I was trying to prove the following result:
Define the Hilbert transformation for the continuous function with compact support on $\Bbb{R}$ as $$H f(x):=p \cdot v \cdot \frac{1}{\pi} \int_{\mathbf{R}} \frac{f(y)}{x-y} d y=\lim _{\varepsilon \rightarrow 0} \frac{1}{\pi} \int_{|x-y|>\varepsilon} \frac{f(y)}{x-y} d y$$
Prove the limit above is well defined for continuous function with compact support.

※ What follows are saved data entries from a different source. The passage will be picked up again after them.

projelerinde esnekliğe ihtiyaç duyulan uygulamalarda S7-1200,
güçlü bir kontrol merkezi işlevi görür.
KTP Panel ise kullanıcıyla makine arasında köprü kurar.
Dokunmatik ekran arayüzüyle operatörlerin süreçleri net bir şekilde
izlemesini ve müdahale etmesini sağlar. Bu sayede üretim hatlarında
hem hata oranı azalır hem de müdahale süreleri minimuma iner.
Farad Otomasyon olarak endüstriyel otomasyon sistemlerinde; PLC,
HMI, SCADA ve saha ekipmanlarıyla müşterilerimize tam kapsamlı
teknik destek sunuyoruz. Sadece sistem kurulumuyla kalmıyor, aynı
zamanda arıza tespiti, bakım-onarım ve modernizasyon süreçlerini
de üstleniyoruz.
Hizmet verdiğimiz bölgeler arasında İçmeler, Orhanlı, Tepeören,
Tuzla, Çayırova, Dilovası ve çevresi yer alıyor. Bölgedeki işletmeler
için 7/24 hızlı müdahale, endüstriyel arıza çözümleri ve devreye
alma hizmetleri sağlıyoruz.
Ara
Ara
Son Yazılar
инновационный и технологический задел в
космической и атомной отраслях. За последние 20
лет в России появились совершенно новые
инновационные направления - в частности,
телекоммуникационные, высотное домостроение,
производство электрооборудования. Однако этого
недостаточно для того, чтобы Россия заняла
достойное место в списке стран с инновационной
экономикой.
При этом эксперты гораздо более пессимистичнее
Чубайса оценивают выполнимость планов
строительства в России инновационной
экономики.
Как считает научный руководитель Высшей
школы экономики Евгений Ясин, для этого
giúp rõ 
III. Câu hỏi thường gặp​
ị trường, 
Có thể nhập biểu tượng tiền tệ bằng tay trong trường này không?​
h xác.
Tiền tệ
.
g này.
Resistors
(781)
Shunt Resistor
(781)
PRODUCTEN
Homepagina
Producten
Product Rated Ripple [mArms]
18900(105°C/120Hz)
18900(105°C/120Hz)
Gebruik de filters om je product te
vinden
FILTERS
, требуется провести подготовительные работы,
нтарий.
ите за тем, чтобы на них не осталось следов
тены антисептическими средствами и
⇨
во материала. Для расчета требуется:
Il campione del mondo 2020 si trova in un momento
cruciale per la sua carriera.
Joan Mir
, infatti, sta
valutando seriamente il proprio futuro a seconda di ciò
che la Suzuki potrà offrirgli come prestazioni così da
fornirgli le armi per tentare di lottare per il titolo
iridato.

My attempt:First since $f$ is compact supported,only need to consider the integral at a bounded region,what we need to consider is the sigularility at point $x$,I found if we take $f$ be constant near $x$,the integral goes to infinity for one side but the integral has two part,one with negative another one with positive,and we know the integrand change a little bit near $x$ by continuity of $f$,hence there is a hope they cancel out.
It is not true.
Take $f(x) = -\frac{\mathrm{sgn}(x)}{\ln(|x|)}$ near $0$ and $f(0)=0$ and multiply it by a nonnegative smooth function supported on $[-1/2,1/2]$ and with value $1$ in $[-1/4,1/4]$ to make it a compactly supported continuous function.
Then $Hf(0) > \lim_{\varepsilon\to 0}\int_{\varepsilon}^{1/4} \frac{\mathrm d t}{t\,\left|\ln t\right|} = C\,\big(\ln(-\ln(\varepsilon)))-\ln(-\ln(1/4))\big) \to \infty$.
Notice however that by classical results (see e.g. "Fourier Analysis" by Javier Duoandikoetxea) the Hilbert transform is a bounded operator on $L^p$ for any $p\in(1,\infty)$ and so is defined almost everywhere. The simplest case is the fact that $H$ is a bounded operator on $L^2$ since the Fourier transform (in the sense of distributions) is given by $\widehat{Hf}(x) = -i\,\mathrm{sgn}(x)\,\widehat{f}(x)$ and so $\|\widehat{Hf}\|_{L^2} = \|f\|_{L^2}$.